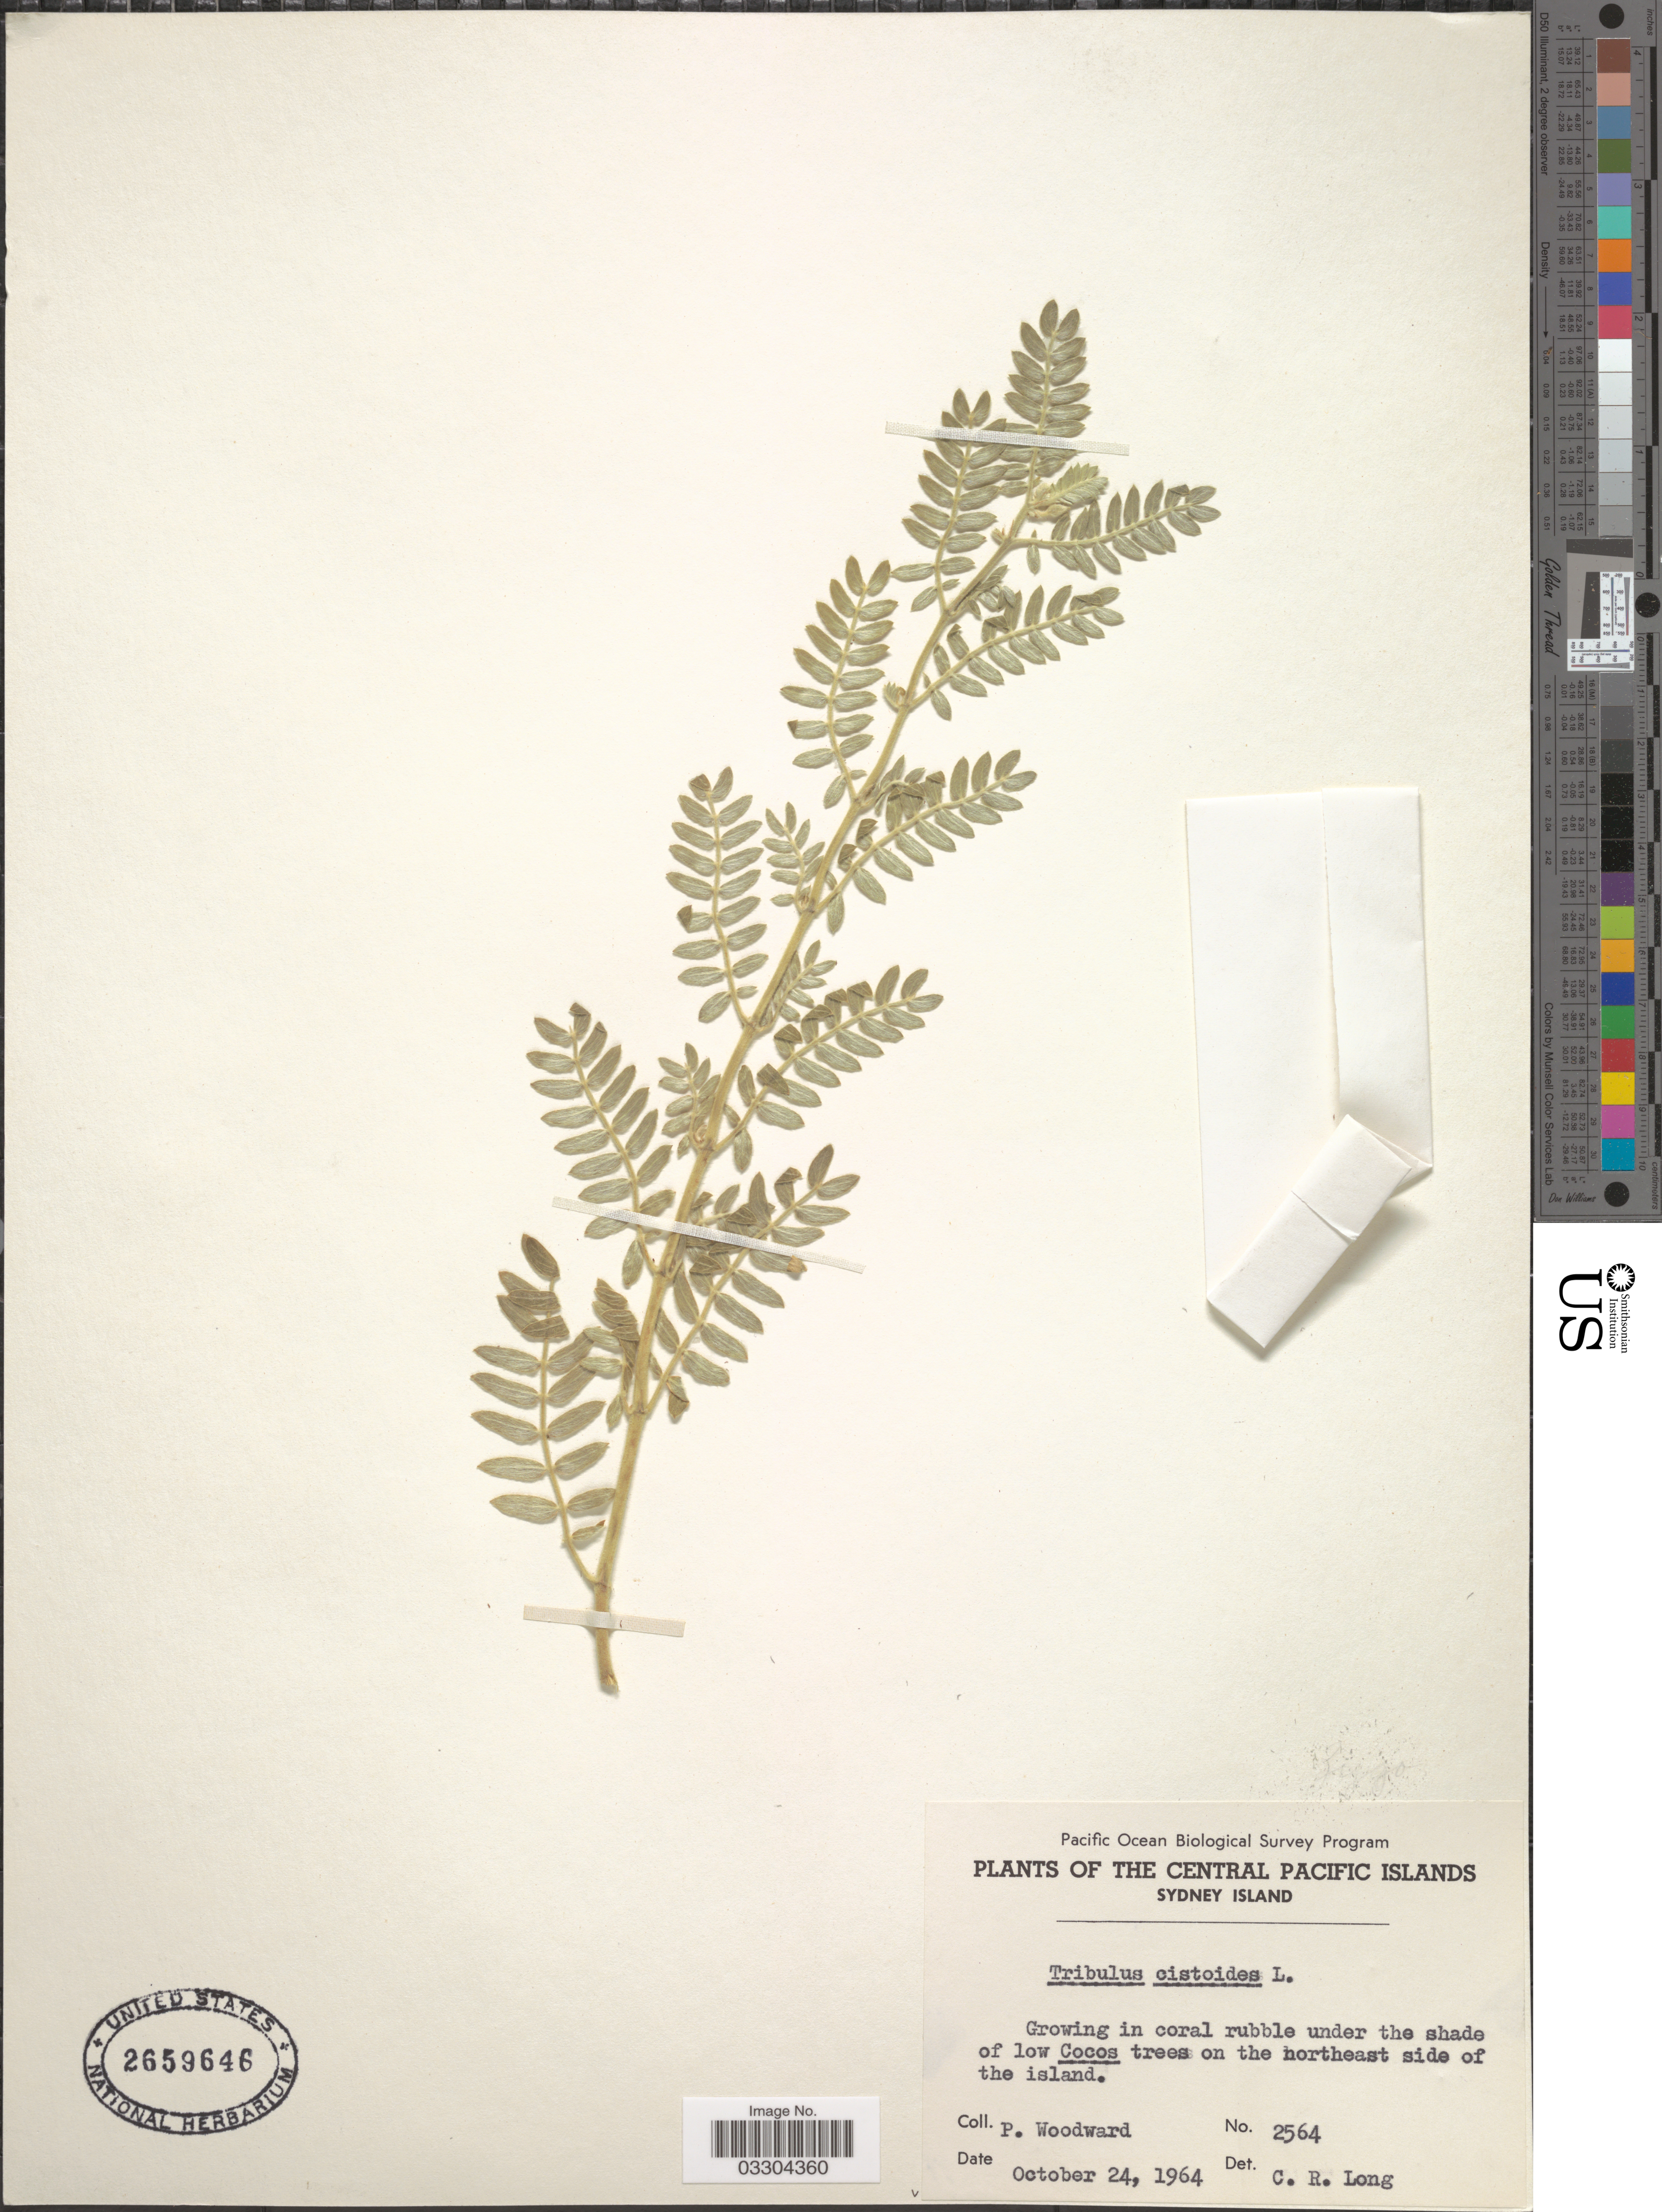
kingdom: Plantae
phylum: Tracheophyta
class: Magnoliopsida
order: Zygophyllales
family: Zygophyllaceae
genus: Tribulus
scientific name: Tribulus cistoides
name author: L.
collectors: P. Woodward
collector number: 2564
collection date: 1964-10-24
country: Kiribati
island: Manra [Sydney] Island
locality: The Central Pacific Islands. Sydney Island. Northeast side of the island.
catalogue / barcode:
● ● ●
(課題の詳細):
上の記録の全行を、画像は除いて一字一句変えずに書き写してください。

(課題の解答):
kingdom: Plantae
phylum: Tracheophyta
class: Magnoliopsida
order: Zygophyllales
family: Zygophyllaceae
genus: Tribulus
scientific name: Tribulus cistoides
name author: L.
collectors: P. Woodward
collector number: 2564
collection date: 1964-10-24
country: Kiribati
island: Manra [Sydney] Island
locality: The Central Pacific Islands. Sydney Island. Northeast side of the island.
catalogue / barcode:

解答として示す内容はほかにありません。